I love how the Brazilian author Paolo Coelho puts it: “Everything will be okay in the end. If it’s not okay, then it’s not the end.”

This is the thing. Putting our faith, hope, and trust in God does not let us off the hook. Believing in that vision of a new heaven and a new earth does not mean we should shrug off concerns about the care of our planet. Just as Paul vehemently denied that the freely given grace of God does not give Christians license to sin, trusting that God will restore Creation does not mean it doesn’t matter how we live. The message of the gospel is the exact opposite. Jesus walked this earth as a teacher, preacher, and healer. All of his ministry pointed in one powerful direction: the Kingdom of God. And God’s kingdom is not merely some heaven, faraway. It’s a reality for all who count themselves followers of Jesus. Christians are called to be citizens of the Kingdom of God, living according to the way of the new heaven and new earth.
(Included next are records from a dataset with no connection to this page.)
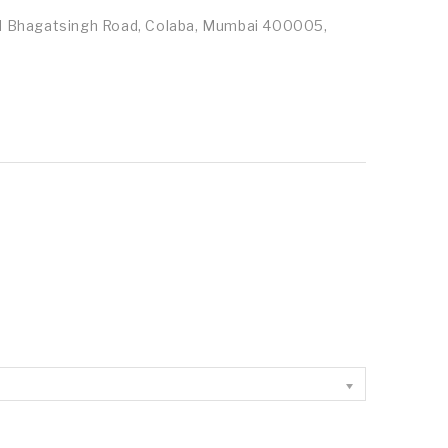
id Bhagatsingh Road, Colaba, Mumbai 400005,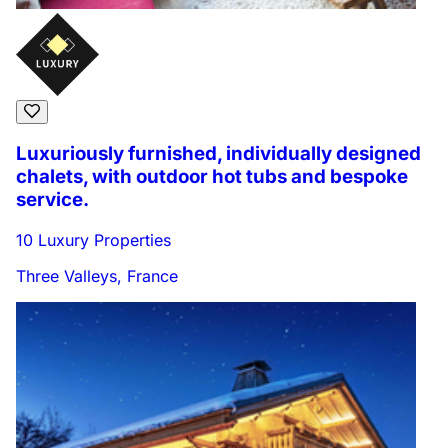
Luxuriously furnished, individually designed
chalets, with outdoor hot tubs and bespoke
service.
10 Luxury Properties
Three Valleys, France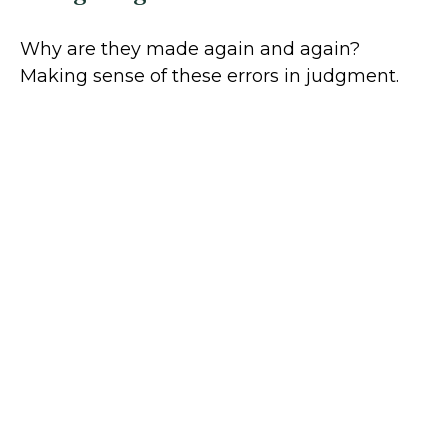
Why are they made again and again?
Making sense of these errors in judgment.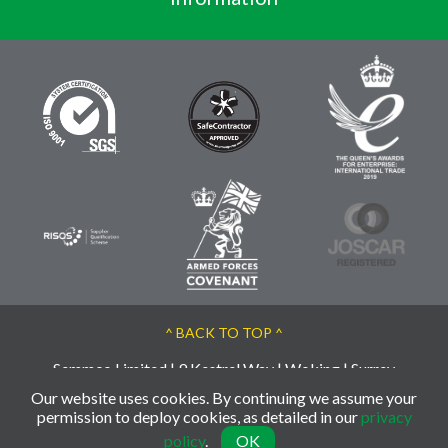
^ BACK TO TOP ^
Semmco Limited | 9 Kestrel Way | Woking | Surrey
| GU21 3BA | UK
Our website uses cookies. By continuing we assume your
© 2026 Semmco - Reg: 02763956
permission to deploy cookies, as detailed in our
privacy
policy
.
OK
Web Design by INDIGO Concept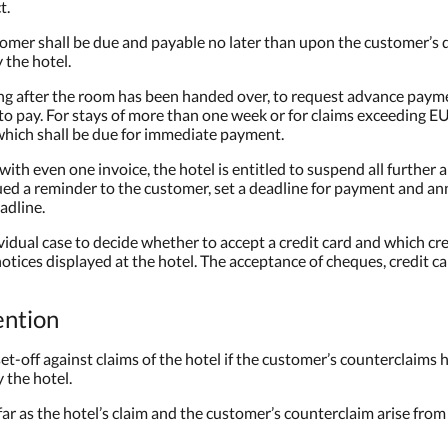
t.
omer shall be due and payable no later than upon the customer’s 
 the hotel.
ding after the room has been handed over, to request advance payment
 to pay. For stays of more than one week or for claims exceeding E
 which shall be due for immediate payment.
 with even one invoice, the hotel is entitled to suspend all further 
sued a reminder to the customer, set a deadline for payment and a
adline.
ividual case to decide whether to accept a credit card and which cre
 notices displayed at the hotel. The acceptance of cheques, credit 
ention
set-off against claims of the hotel if the customer’s counterclaims 
the hotel.
sofar as the hotel’s claim and the customer’s counterclaim arise fro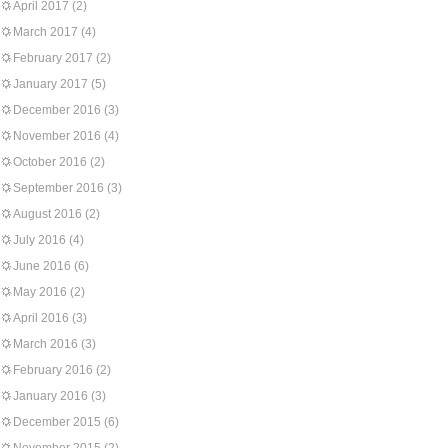
April 2017
(2)
March 2017
(4)
February 2017
(2)
January 2017
(5)
December 2016
(3)
November 2016
(4)
October 2016
(2)
September 2016
(3)
August 2016
(2)
July 2016
(4)
June 2016
(6)
May 2016
(2)
April 2016
(3)
March 2016
(3)
February 2016
(2)
January 2016
(3)
December 2015
(6)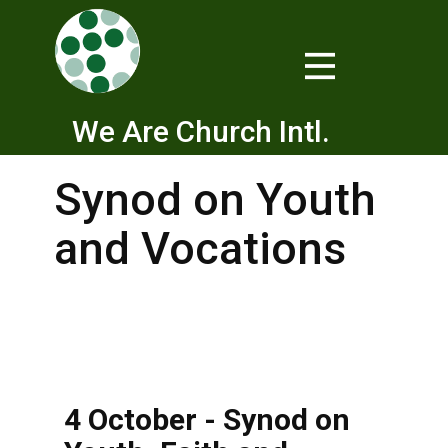
We Are Church Intl.
Synod on Youth
and Vocations
4 October - Synod on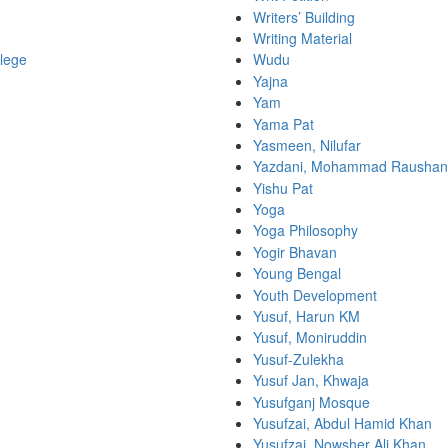
Writers’ Building
Writing Material
lege
Wudu
Yajna
Yam
Yama Pat
Yasmeen, Nilufar
Yazdani, Mohammad Rausha
Yishu Pat
Yoga
Yoga Philosophy
Yogir Bhavan
Young Bengal
Youth Development
Yusuf, Harun KM
Yusuf, Moniruddin
Yusuf-Zulekha
Yusuf Jan, Khwaja
Yusufganj Mosque
Yusufzai, Abdul Hamid Khan
Yusufzai, Nowsher Ali Khan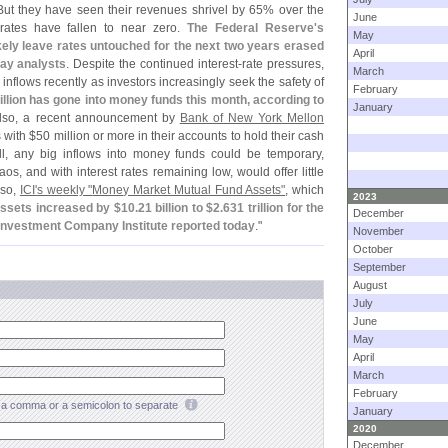
But they have seen their revenues shrivel by 65% over the
June
 rates have fallen to near zero.
The Federal Reserve'
s
May
kely leave rates untouched for the next two years erased
April
ay analysts
. Despite the continued interest-
rate pressures,
March
nflows recently as investors increasingly seek the safety of
February
illion has gone into money funds this month, according to
January
Also, a recent announcement by
Bank of New York Mellon
 with $
50 million or more in their accounts to hold their cash
ill, any big inflows into money funds could be temporary,
s, and with interest rates remaining low, would offer little
lso,
ICI'
s weekly "
Money Market Mutual Fund Assets"
, which
2023
ssets increased by $
10.
21 billion to $
2.
631 trillion for the
December
nvestment Company Institute reported today
."
November
October
September
August
July
June
May
April
March
February
a comma or a semicolon to separate
January
2020
December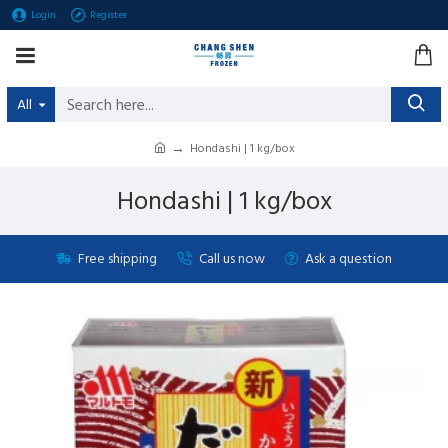
Login
Register
All
Hondashi | 1 kg/box
Hondashi | 1 kg/box
Free shipping
Call us now
Ask a question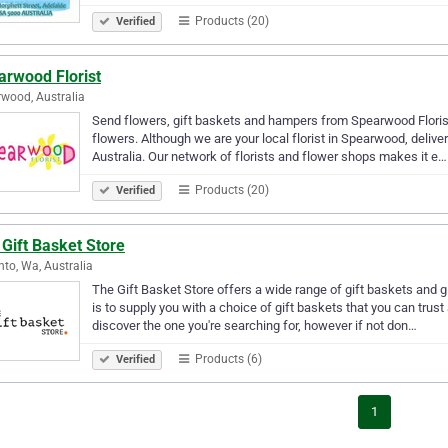
Products (20)
Verified
arwood Florist
wood, Australia
Send flowers, gift baskets and hampers from Spearwood Florist.
flowers. Although we are your local florist in Spearwood, delive
Australia. Our network of florists and flower shops makes it e…
Products (20)
Verified
Gift Basket Store
nto, Wa, Australia
The Gift Basket Store offers a wide range of gift baskets and gi
is to supply you with a choice of gift baskets that you can trust
discover the one you're searching for, however if not don…
Products (6)
Verified
1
It is a way of love, justice, mercy, freedom. And it is a way of hope, even in an age of anxiety. If God is truly our beginning and our end, we can find hope in every circumstance, from the deepest dark age to the brightest golden age. Fear God, and nothing else.

The absolute best thing I read all week, in response to the tragedies in Colorado, was a sermon called "Defiant Alleluia" by the Rev. Nadia Bolz-Weber. I highly encourage you to go find it yourself; perhaps we can include a link to it on our website. Rev. Bolz-Weber writes, “the reason we can stand and we can weep and we can listen is because finally we, like Mary [Magdalene] are bearers of resurrection. We know that on the 3rd day [Jesus] rose again. We do not need to be afraid. Because to sing to God amidst all of this is to defiantly proclaim like Mary Magdalene did to the apostles, that death is simply not the final word. To defiantly say that a light shines in the darkness and the darkness can not - will not - shall not overcome it. And so, evil be damned, because even as we go to the grave, still we make our song Alleluia. Alleluia. Alleluia.”

Let us stand and sing our Alleluias.

[At this point we sang When All Is Ended by Brian Wren, which begins:
"When all is ended, time and troubles past,
shall all be mended, sin and death outcast?